CEVA CEO Pattullo announces plans to retire
October 09, 2012
Global third-party logistics (3PL) services provider CEVA Logistics announced today that CEO John Pattullo will retire on October 12 and be replaced by Marvin O. Schlanger, CEVA’s Chairman of the Board, while Pattullo will remain on the CEVA Board of Directors.
Prior to joining CEVA in 2007, Pattullo John Pattullo served as COO of the EMEA division of Exel Supply Chain and is a 30-year veteran at Procter & Gamble in global marketing, logistics, and sales roles. He succeeded Dave Kulik, who transitioned to vice chairman of the board of directors of CEVA Group Plc., a subsidiary of Apollo Management Ltd., CEVA’s parent company.
“When John came to CEVA, he expressed his expectation of staying with the company for five years,” Schlanger said in a statement. “Under his leadership, the integration of TNT Logistics and EGL was successfully executed and the company’s unique customer-focused, end to end operating model successfully developed. He has also assembled a world class leadership team. All of this has allowed CEVA to serve our customers better and to grow faster than the market. We want to thank John for his strong leadership of the company and look forward to his continued guidance as a member of our Board. I look forward to working with the talented and dedicated employees of CEVA as we execute our strategies to become the most admired company in the supply chain industry.”
Pattullo’s retirement comes at a time when there are many concerns regarding the global economy, especially in Europe where CEVA has a very large presence.
At last week’s CSCMP Annual Conference in Atlanta Pattullo said he views Europe as two separate continents, with Southern Europe being “more depressed than you can imagine” and worse than it is perceived to be. Northern Europe, specifically Germany, feels prosperous, according to Pattullo, with a still-growing economy.
In early August, CEVA reported second quarter revenue of $1.81 billion Euro or $2.2 billion U.S. which was up 5.5 percent annually. Revenues for its Freight Management unit, which is comprised of air, ocean and customs brokerage, were up 9 percent for the quarter, and its Contract Logistics business, which includes warehousing and dedicated transport, showed a 3 percent annual gain.

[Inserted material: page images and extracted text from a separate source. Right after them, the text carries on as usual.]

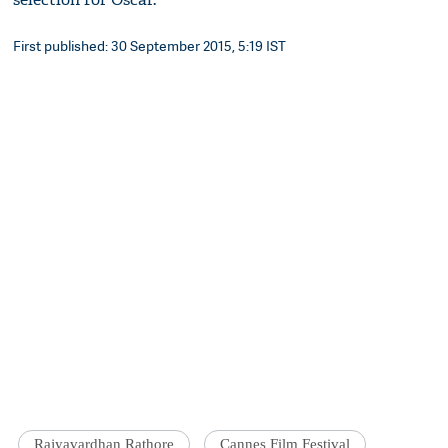
First published: 30 September 2015, 5:19 IST
Rajyavardhan Rathore
Cannes Film Festival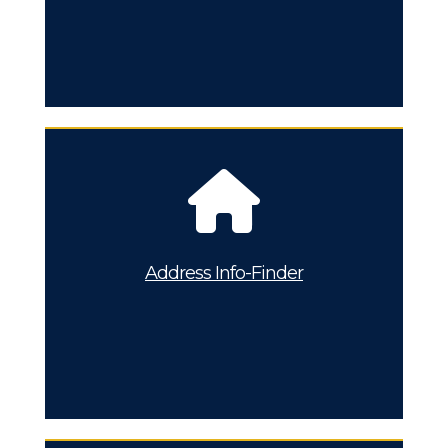
Address Info-Finder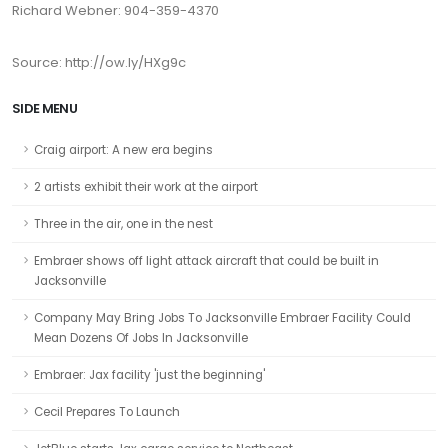
Richard Webner: 904-359-4370
Source: http://ow.ly/HXg9c
SIDE MENU
Craig airport: A new era begins
2 artists exhibit their work at the airport
Three in the air, one in the nest
Embraer shows off light attack aircraft that could be built in
Jacksonville
Company May Bring Jobs To Jacksonville Embraer Facility Could
Mean Dozens Of Jobs In Jacksonville
Embraer: Jax facility 'just the beginning'
Cecil Prepares To Launch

Revenue for the first half of the year—at $3.52 billion Euro—or $4.3 billion U.S.—was up 3.5 percent compared to the first half of 2011.
While revenue was up for both the second quarter and first half of the year, CEVA’s EBITDA for the second quarter and the first half was down 13.6 percent and 10.5 percent, respectively.
“It was a challenging quarter,” Pattullo told LM in an August interview.” We saw customer sentiment become a bit more pessimistic and flat air and ocean margins. In southern Europe, we felt the impact of the economic downturn. It made for a challenging quarter with all of those things going on. As a company, I think we are adapting well during these tougher times. We have implemented a number of cost reduction programs, and our business development efforts, led by our new Chief Commercial Officer Inna Kuznetsova are going well, particularly on the Contract Logistics side. Our real bright spot is ocean, which continues to outperform the market.”
Under Pattullo’s watch CEVA has been making a number of important structural changes inside the company to help it run more efficiently, coupled with a major effort it labeled “impeccable execution” which focuses on its operations agenda.
CEVA delivered over 11,000 Kaizen in 2011, which are continuous improvement projects and had a 70 percent reduction in its IT downtime and a 16 percent improvement in its operations index, which is a basket of operations measures that it tracks.
And in 2011 CEVA also rolled out various structural changes, with its Project Uno for global standard processes in freight management, back office outsourcing in the finance area, and leveraging its scale in global operations, which the company said have helped to make the company more robust.
CEVA has also made major strides in the ocean forwarding market under Pattullo, which has seen steady growth and grown from the 35th largest ocean forwarding provider in 2006 to the number 7 currently, with a goal of being in the top five.
Pattullo said in recent years CEVA has moved from having a relatively high proportion of its volume managed to a bigger portion being controlled, citing the August deal it struck with H.J. Heinz Co. for a five-year agreement at 60,000 annual TEU as being controlled.
“We are thinking alike with our peers in terms of having the majority of our ocean business on the controlled side and not managed,” said Pattullo. “For us, that has been a shift because a lot of our early wins in ocean forwarding just 3-to-4 years ago were managed business.